» **AANGELEVERD FRAGMENT**
De skill/will matrix; een doorvertaling van situationeel leiderschap
Aansturing vanuit de skill will matrix en valkuilen die je wil vermijden. Een van de populairste leiderschapsmodellen is situationeel leiderschap. De meeste managers kennen dit model uit de jaren 70 wel. In dit artikel bespreken we de skill/will matrix. Dit is een doorontwikkeling op situationeel leiderschap van Max Landsberg. Ook bespreken we een paar valkuilen van beide modellen.
Opbouw van de skill will matrix
De skill will matrix heeft 2 assen en 4 kwadranten. Op de verticale as staat willen (de motivatie) en op de horizontale as staat kunnen. Dit levert 4 kwadranten op:
1. Niet capabel en niet gemotiveerd
Als het goed is zijn er niet veel medewerkers binnen je bedrijf die hierin vallen. Dit zijn mensen waar je het liefst zo snel mogelijk afscheid van wil nemen. Ze kunnen het niet en ze hebben er geen zin in. Helaas is afscheid nemen niet altijd een optie of speelt er iets anders.
De leiderschapsstijl die hierbij past is corrigerend en confronterend. Dus kort op de bal en strak aansturen.
2. Niet capabel en gemotiveerd
In dit kwadrant zitten vooral nieuwe medewerkers of mensen die nieuwe taken moeten oppakken. Ze hebben er zin in, maar weten nog niet goed hoe het moet. De leiderschapsstijl die hierbij past is instruerend. Uitleggen hoe het moet en ze aan de hand meenemen.
3. Capabel en niet gemotiveerd
In dit kwadrant zitten mensen die het wel kunnen, maar niet (zo) gemotiveerd zijn. Dit kan zowel door oorzaken binnen als buiten het bedrijf veroorzaakt worden. Het minder zijn van motivatie kan daarbij afhankelijk van de oorzaak even tot lange tijd duren.

» **UIT TE VOEREN OPDRACHTEN**
#1 Geef bij elke bewering aan of die klopt met de tekst over de skill/will matrix, en citeer letterlijk de woorden uit die tekst die de doorslag geven.
(a) Op de verticale as van de matrix staat de motivatie.
(b) Bij medewerkers die niet capabel maar wel gemotiveerd zijn, past een corrigerende en confronterende leiderschapsstijl.
(c) In het kwadrant "Niet capabel en gemotiveerd" zitten vooral nieuwe medewerkers.
#2 Schrijf de tekst over de skill/will matrix verder, te beginnen direct na de laatste zin.

» **GETOONDE GEGEVENS**

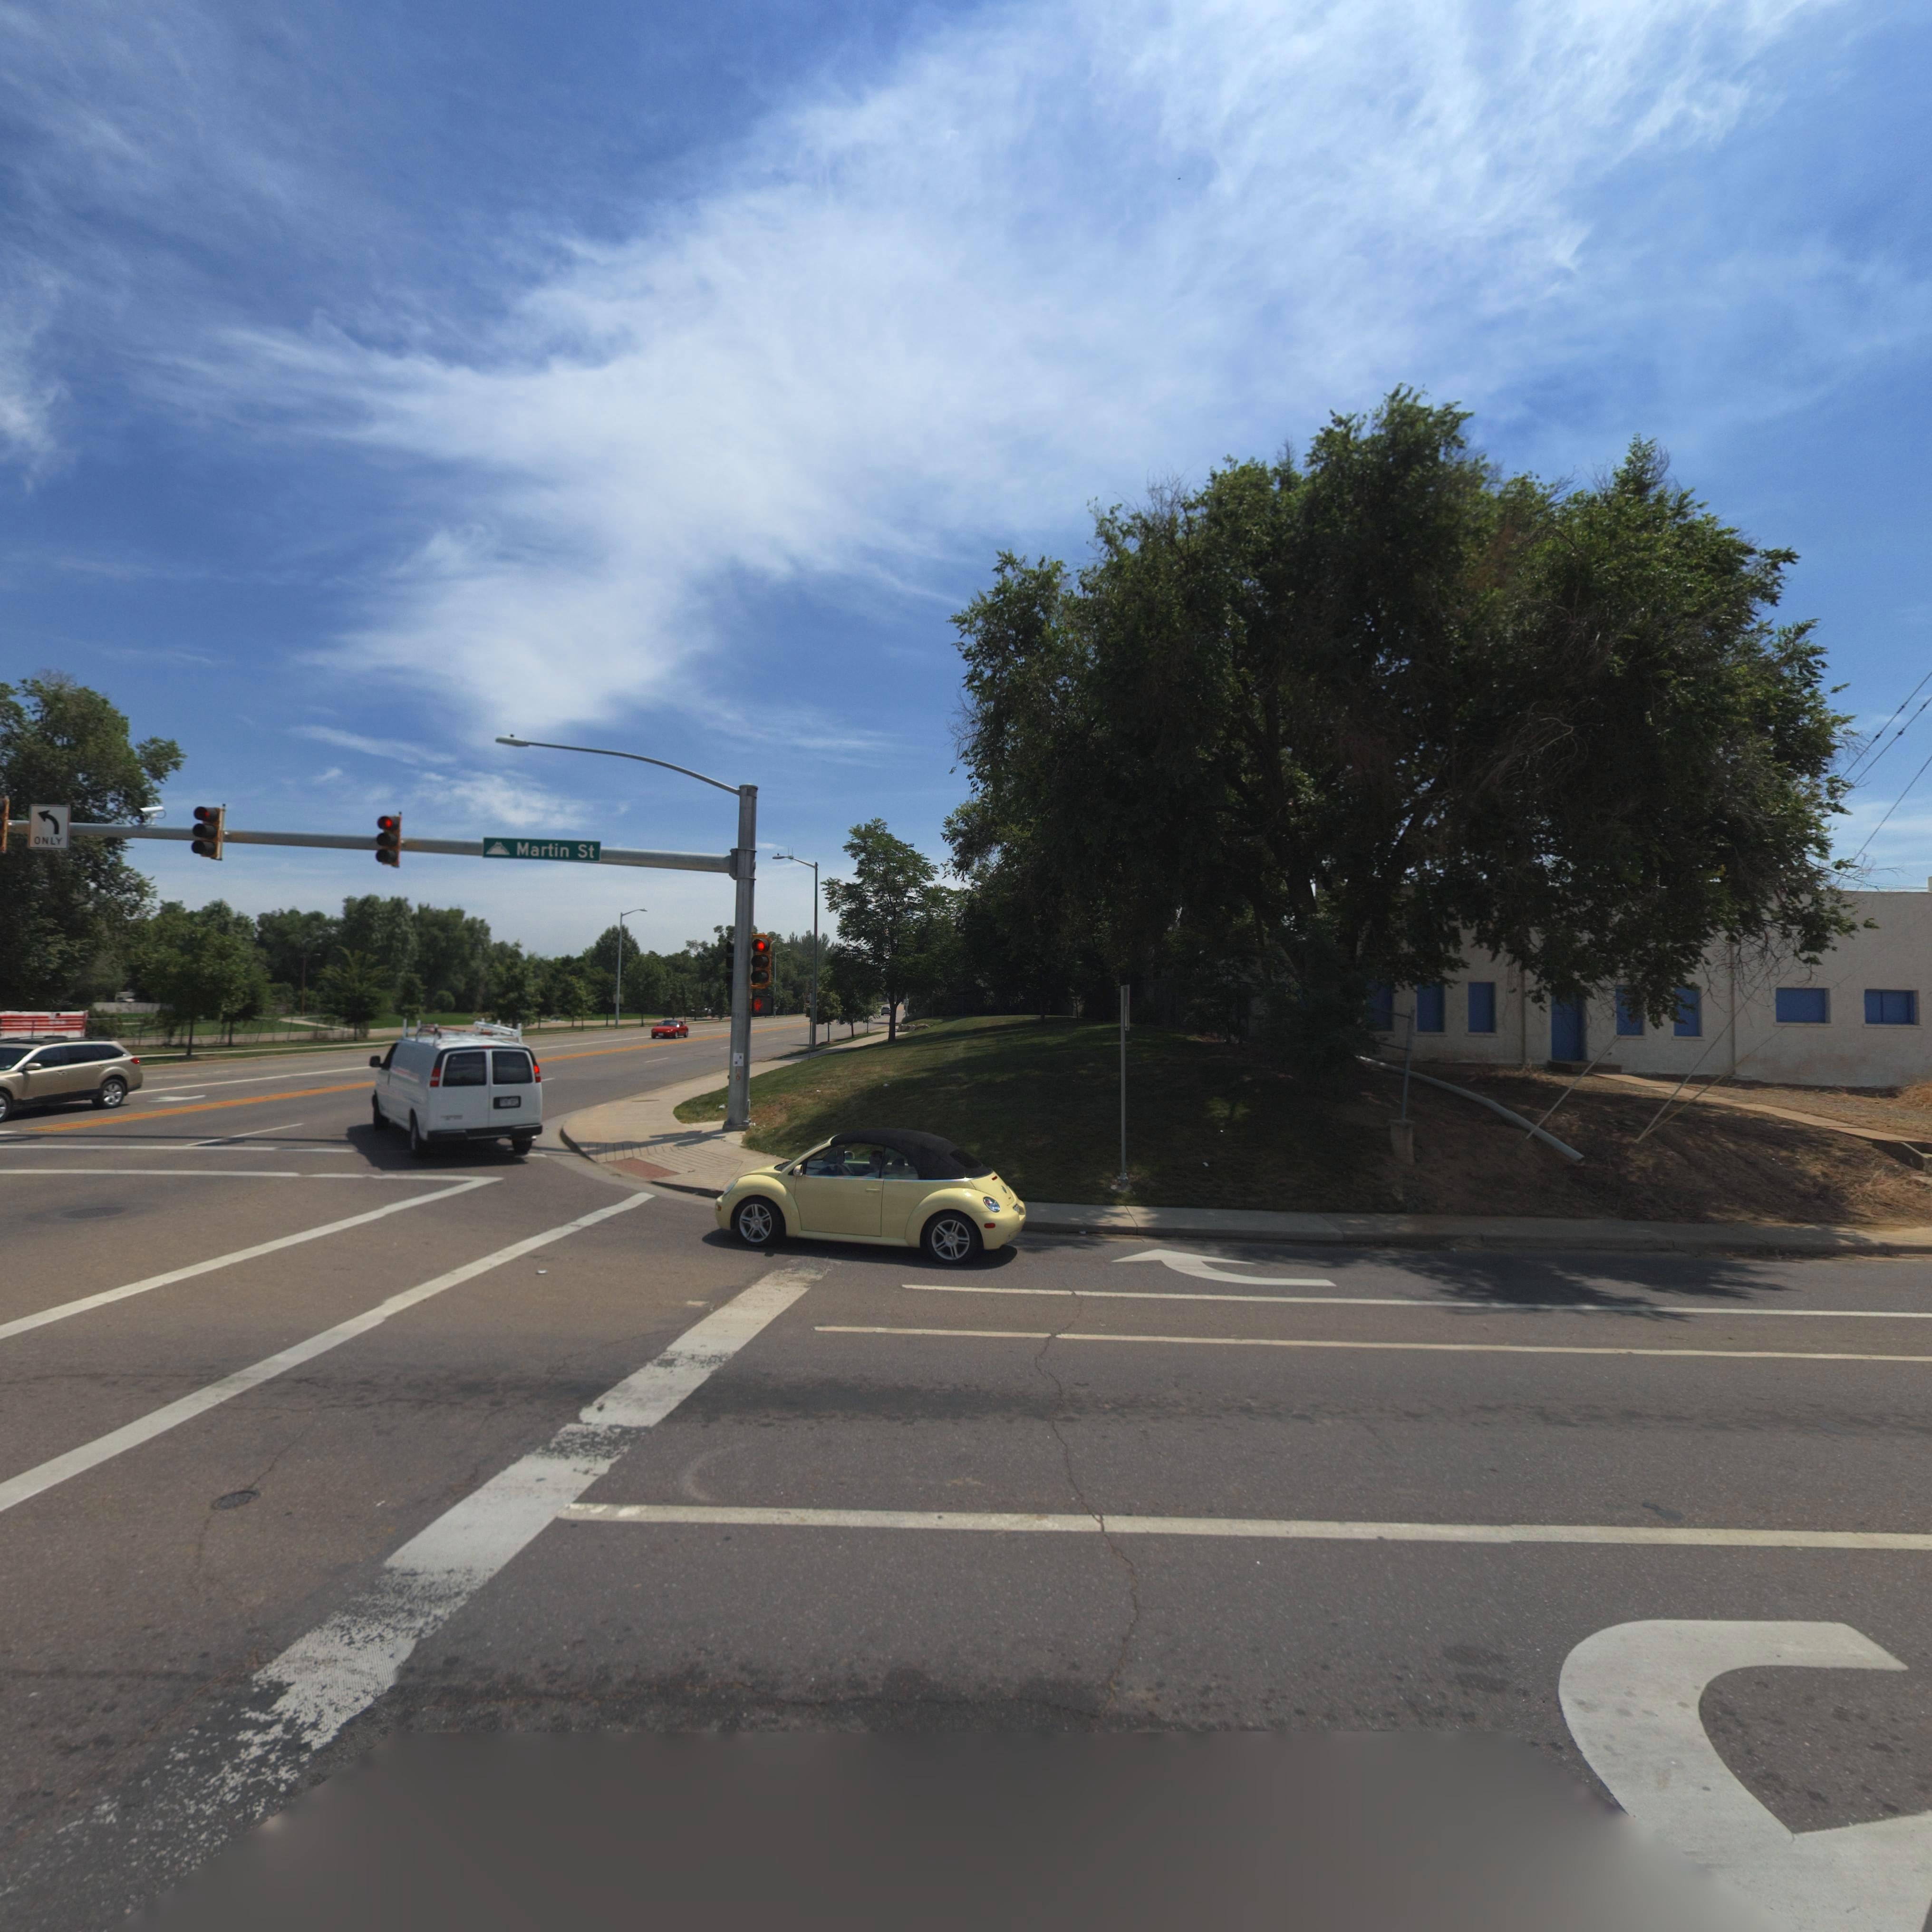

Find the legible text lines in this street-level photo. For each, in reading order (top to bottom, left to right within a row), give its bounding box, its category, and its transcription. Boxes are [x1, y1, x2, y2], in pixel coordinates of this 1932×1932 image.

[516, 841, 595, 859] StreetName: Martin St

» **ANTWOORDEN OPDRACHTEN**
#1
(a) Ja: "Op de verticale as staat willen (de motivatie)".
(b) Nee: "De leiderschapsstijl die hierbij past is instruerend."
(c) Ja: "In dit kwadrant zitten vooral nieuwe medewerkers of mensen die nieuwe taken moeten oppakken."

#2
Bij deze mensen past een coachende/counselende leiderschapsstijl. Ze hoeven niet op de taak geholpen te worden, maar wel in hun motivatie. Dit doe je door hen vooral vanuit de relatie open vragen te stellen over de motivatie en uit te dagen en in beweging te krijgen. Wat is er aan de hand, hoe komt het, enzovoorts? Doel is om de medewerker te helpen zijn motivatie weer te verbeteren.
4. Capabel en gemotiveerd
Dit is het kwadrant waar je idealiter veel mensen hebt zitten. Ze hebben het naar de zin en ze weten wat ze moeten doen en hoe. Deze mensen kun je delegerend leiden. Zelf dingen laten oppakken en uitdagen om nog verder te groeien. Dit helpt ook nog eens om de motivatie goed te houden.
Positioneren van je medewerkers
Positionering van je mensen binnen dit model doe je heel simpel door 2 vragen. De eerste is of de medewerker het kan. Is hij capabel? De tweede vraag is of hij het wil. Is hij gemotiveerd.
Het theoretisch kader van dit model is glashelder. In de praktijk zien we echter een paar veelgemaakte fouten waardoor het aansturen toch mis gaat. Doe er je voordeel mee in je rol als manager door deze fouten niet te maken.
Model is taakgericht en niet persoonsgericht
Vaak worden medewerkers als geheel in 1 van de 4 kwadranten geplaatst. Dit is in bijna alle gevallen incorrect, omdat het per taak variert. Stel bovenstaande vragen dus niet over een persoon, maar over de taak die de persoon moet doen.
Voorkeursstijl van manager
Elke manager heeft van nature een voorkeursstijl. Deze wordt dan net iets anders ingezet in de andere kwadranten, maar blijft nog steeds de oorspronkelijke stijl. Om als manager succesvol te zijn zul je in staat moeten zijn alle 4 de verschillende stijlen echt te beheersen en in te zetten. Gezien de diversiteit en soms zelfs tegengesteldheid van de stijlen kan dit lastig zijn om onder de knie te krijgen, maar je zult ze echt moeten beheersen om ze in te kunnen zetten.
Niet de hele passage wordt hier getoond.